A financial trader monitors data on computer screens on the trading floor inside the Amsterdam Stock Exchange. (Photographer: Jasper Juinen/Bloomberg)

Asset Managers’ Troubles Aren’t Temporary


(Bloomberg Opinion) -- The share prices of listed fund managers fell, on average, by a quarter in 2018. They’ve responded predictably, shedding staff to lower costs, expecting business to recover in due course. What they don’t seem to understand is that they’re facing difficult, possibly insurmountable long-term problems that demand much more drastic changes.

Asset managers, especially diversified firms, benefited greatly from the economic and financial environment of the last several decades. As savings grew, funds aggregated them for investment. Frothy markets boosted returns, despite occasional reversals.

Those conditions may not hold much longer. First, assets under management, which drive fund managers’ earnings, aren’t likely to keep growing at historical rates. As Western societies age and retirees draw down investments to finance their post-income lives, fund outflows will increase. The money coming in may not fully offset withdrawals: Younger workers have lower savings due to stagnant incomes and discontinuous, precarious employment. Judging by their investment habits and attitudes to money, they’re also more skeptical of financiers and traditional investments.

Government and corporate-sponsored retirement schemes may also shrink in size. In an environment where fewer people can afford to stop working, they’re not likely to be paying much into retirement funds. Tax incentives to encourage saving, which are seen as favoring the wealthy, may be withdrawn or reduced, further reducing inflows.

The industry is seeking to counter these trends by expanding into emerging markets. However, North America, Europe and Japan still constitute around 70 percent of managed private wealth. Asian countries, which make up the largest proportion of the emerging market segment, face similar demographic challenges to developed countries. And, in any case, emerging-market investors favor domestic managers due to concerns about extra-territorial U.S. and European regulations which can be used to block, trace, freeze and seize funds.

Second, lower returns across asset classes are likely in the future. The problem of generating adequate returns will be exacerbated by markets that have been distorted by government intervention. Low rates and central-bank asset purchases have boosted prices, limited asset choices and reduced trading liquidity. They’ve also artificially suppressed volatility and increased the volatility of volatility.

Correlations between assets have become uncertain. Traditional relationships have broken down: Asset prices frequently don’t fluctuate in ways that are consistent with fundamental drivers or trends; cheap stocks don’t outperform expensive ones; and stocks with stronger finances don’t always outperform weaker ones. The dominant investment environment is risk-on/risk off, with frequent meltdowns and rallies, as happened in February and December 2018. Fund managers find it hard to navigate this type of investment environment.

They are struggling to find alternatives, from expanding index tracking funds, to employing quantitative strategies such as factor investing, to pursuing illiquid investments such as private equity and debt. None are a panacea. Asset managers geared to traded and liquid financial securities can’t switch easily to new markets. Many of those require managers to offer greater liquidity to fund investors than that afforded by the underlying investment itself. Others lack scale, being too small and uneconomical for traditional funds. Managers don’t have the skills required for some investments.
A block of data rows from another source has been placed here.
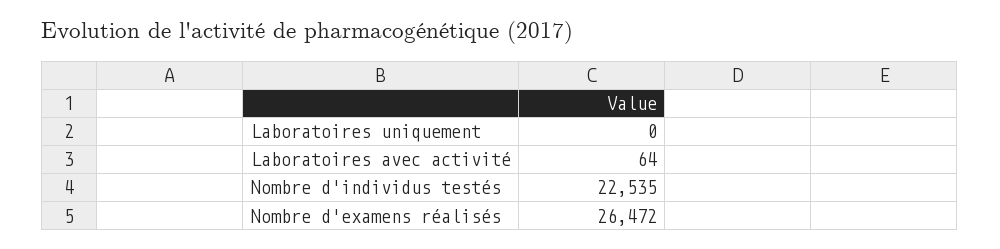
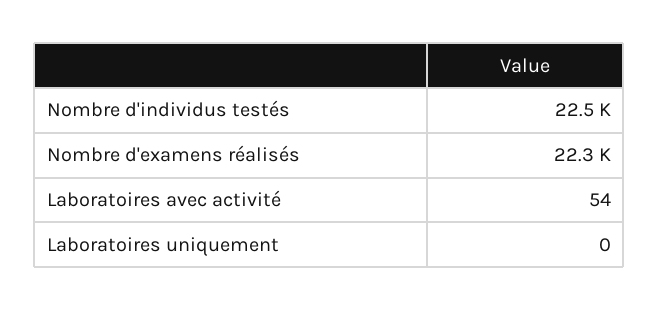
  {
    "Laboratoires uniquement": 0,
-   "Laboratoires avec activité": 64,
+   "Laboratoires avec activité": 54,
    "Nombre d'individus testés": 22535,
-   "Nombre d'examens réalisés": 26472
+   "Nombre d'examens réalisés": 22300
  }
All these problems will crimp inflows as well. Adequate post-fee returns are needed to attract investors. Globally, rising asset values are responsible for around half of all increases in assets under management; the percentage is higher in developed markets.

Finally, as a consequence, fund managers’ margins will decline from their current range of 25-40 percent. Low-cost index and quantitative funds, including the zero-cost index fund Fidelity Investments introduced last year, will put even more pressure on fees. The latter are being slashed in active funds, too.

Meanwhile, regulatory and compliance costs are rising rapidly. The post-MiFID need to pay for research or bring it in-house raises expenses. Funds will need to explore major changes in their fee structures, perhaps charging for performance on realized returns, or for expenses only.

There are things fund managers can try to improve performance. They might focus on absolute returns rather than their performance relative to market indices. They could adopt dynamic portfolio composition, which allows unconstrained allocation between asset classes, or permit funds to go both long and short. They’ll need to increase active trading, the use of derivatives or structured products, and leverage. Fund structures will have to incorporate long lock-up periods to reduce redemption risk and allow for investments with different liquidity profiles.

Such measures, however, won’t increase returns for everyone in the zero-sum world of markets, where someone’s gain is another’s loss. The asset-management industry may bifurcate into a few large, index-fund managers exploiting economies of scale and smaller, specialized managers taking advantage of their expertise in specific strategies. For many large and mid-sized asset managers, on the other hand, an inability or unwillingness to change will mean increasing irrelevance.

This column does not necessarily reflect the opinion of the editorial board or Bloomberg LP and its owners.

Satyajit Das is a former banker whose latest book is "A Banquet of Consequences." He is also the author of "Extreme Money" and "Traders, Guns & Money."